Uff... Weekend minął pracowicie, ale też bardzo owocnie i przyjemnie. Więcej o przyjęciu urodzinowym napiszę przy okazji tortu - był, wrażenie zrobił odpowiednie, zjedzony został w przeważającej ilości już przez gości; dla nas zostały tylko jakieś maleńkie kawałeczki na deser do popołudniowej kawy.
Dzisiaj jednak nie o torcie będzie, ale o otwarciu rabarbarowego sezonu pysznym deserem i o... Wakacjach.
Tak, ledwo wróciłam z jednych, a już planuję następne. Choć w sumie planuję nie oddaje istoty sprawy. Wymyśliłam, zaplanowałam, zorganizowałam. Wszystko już załatwione, zapięte wręcz na ostatni guzik. Jestem zachwycona i nie mogę się doczekać!
Z racji sytuacji, w jakiej się znajduję, muszę planować wakacje z wyprzedzeniem, żeby mi się żadne inne zajęcia, które ktoś dla mnie zaplanuje, nie wcięły. Przerażona więc perspektywą urlopu w październiku, po stosownych ustaleniach z C. i Tatą, zaklepałam termin. W lipcu. Trzy tygodnie. Cóż za rozpusta...

Podane wiersze:

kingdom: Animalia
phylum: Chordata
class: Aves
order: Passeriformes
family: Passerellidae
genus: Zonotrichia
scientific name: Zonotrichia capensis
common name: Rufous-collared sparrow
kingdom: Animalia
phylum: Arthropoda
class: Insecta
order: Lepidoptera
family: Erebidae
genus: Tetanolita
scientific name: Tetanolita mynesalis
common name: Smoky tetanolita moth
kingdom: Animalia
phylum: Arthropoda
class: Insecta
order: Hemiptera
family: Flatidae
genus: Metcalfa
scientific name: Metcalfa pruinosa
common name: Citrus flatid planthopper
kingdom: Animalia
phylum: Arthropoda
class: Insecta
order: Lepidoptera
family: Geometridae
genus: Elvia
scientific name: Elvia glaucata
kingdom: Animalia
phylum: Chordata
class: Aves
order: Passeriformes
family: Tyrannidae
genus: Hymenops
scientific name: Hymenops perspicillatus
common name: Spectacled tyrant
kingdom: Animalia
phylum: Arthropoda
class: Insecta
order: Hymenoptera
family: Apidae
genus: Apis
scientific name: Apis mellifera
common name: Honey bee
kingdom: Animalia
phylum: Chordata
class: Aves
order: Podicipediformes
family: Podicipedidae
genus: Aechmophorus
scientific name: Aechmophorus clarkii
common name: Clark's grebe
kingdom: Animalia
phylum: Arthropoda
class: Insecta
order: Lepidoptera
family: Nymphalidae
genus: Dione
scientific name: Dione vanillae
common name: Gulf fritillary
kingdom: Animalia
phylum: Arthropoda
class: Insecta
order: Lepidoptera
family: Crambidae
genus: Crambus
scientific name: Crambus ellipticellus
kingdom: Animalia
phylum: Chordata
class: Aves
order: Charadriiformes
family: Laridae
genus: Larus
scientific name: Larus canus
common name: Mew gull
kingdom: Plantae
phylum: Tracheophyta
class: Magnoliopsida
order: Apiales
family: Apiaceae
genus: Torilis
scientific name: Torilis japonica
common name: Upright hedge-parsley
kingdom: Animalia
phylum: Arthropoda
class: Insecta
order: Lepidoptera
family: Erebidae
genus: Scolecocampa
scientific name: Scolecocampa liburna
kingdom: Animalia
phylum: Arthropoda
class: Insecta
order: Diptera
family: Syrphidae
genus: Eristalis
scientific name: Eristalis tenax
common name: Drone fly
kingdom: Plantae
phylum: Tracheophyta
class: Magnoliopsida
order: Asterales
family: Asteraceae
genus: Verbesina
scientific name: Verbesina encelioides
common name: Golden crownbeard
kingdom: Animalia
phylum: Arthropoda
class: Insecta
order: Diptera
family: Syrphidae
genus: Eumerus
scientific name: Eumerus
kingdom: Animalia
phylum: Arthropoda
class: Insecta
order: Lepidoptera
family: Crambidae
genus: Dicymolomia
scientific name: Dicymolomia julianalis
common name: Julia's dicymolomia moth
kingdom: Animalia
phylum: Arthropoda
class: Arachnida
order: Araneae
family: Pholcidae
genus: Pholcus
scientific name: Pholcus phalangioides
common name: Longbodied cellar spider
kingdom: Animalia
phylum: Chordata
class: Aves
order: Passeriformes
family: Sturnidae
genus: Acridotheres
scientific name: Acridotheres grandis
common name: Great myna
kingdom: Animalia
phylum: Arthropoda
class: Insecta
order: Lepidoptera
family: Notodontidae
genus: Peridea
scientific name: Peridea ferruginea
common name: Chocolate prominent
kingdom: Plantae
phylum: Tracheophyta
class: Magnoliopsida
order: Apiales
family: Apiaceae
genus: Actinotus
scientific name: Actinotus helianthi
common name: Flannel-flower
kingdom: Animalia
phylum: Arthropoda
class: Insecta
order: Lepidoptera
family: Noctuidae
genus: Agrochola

Cel 1:
Ustal, czy poniższe stwierdzenia zgadzają się z tekstem źródłowym: (a) większość tortu zjedli goście; (b) urlop zarezerwowano na październik; (c) urlop ma trwać trzy tygodnie. Przy każdym odpowiedz „tak” albo „nie” i przytocz dosłownie rozstrzygające słowa tekstu.
Cel 2:
Czym według tekstu źródłowego zostaje otwarty sezon rabarbarowy?
Cel 3:
Powtórz słowo w słowo fragment tekstu źródłowego od „Tak, ledwo wróciłam” do „Cóż za rozpusta...”.

Rozwiązanie 1:
(a) Tak: „zjedzony został w przeważającej ilości już przez gości”.
(b) Nie: „zaklepałam termin. W lipcu.”
(c) Tak: „Trzy tygodnie.”

Rozwiązanie 2:
Pysznym deserem.

Rozwiązanie 3:
Tak, ledwo wróciłam z jednych, a już planuję następne. Choć w sumie planuję nie oddaje istoty sprawy. Wymyśliłam, zaplanowałam, zorganizowałam. Wszystko już załatwione, zapięte wręcz na ostatni guzik. Jestem zachwycona i nie mogę się doczekać!
Z racji sytuacji, w jakiej się znajduję, muszę planować wakacje z wyprzedzeniem, żeby mi się żadne inne zajęcia, które ktoś dla mnie zaplanuje, nie wcięły. Przerażona więc perspektywą urlopu w październiku, po stosownych ustaleniach z C. i Tatą, zaklepałam termin. W lipcu. Trzy tygodnie. Cóż za rozpusta...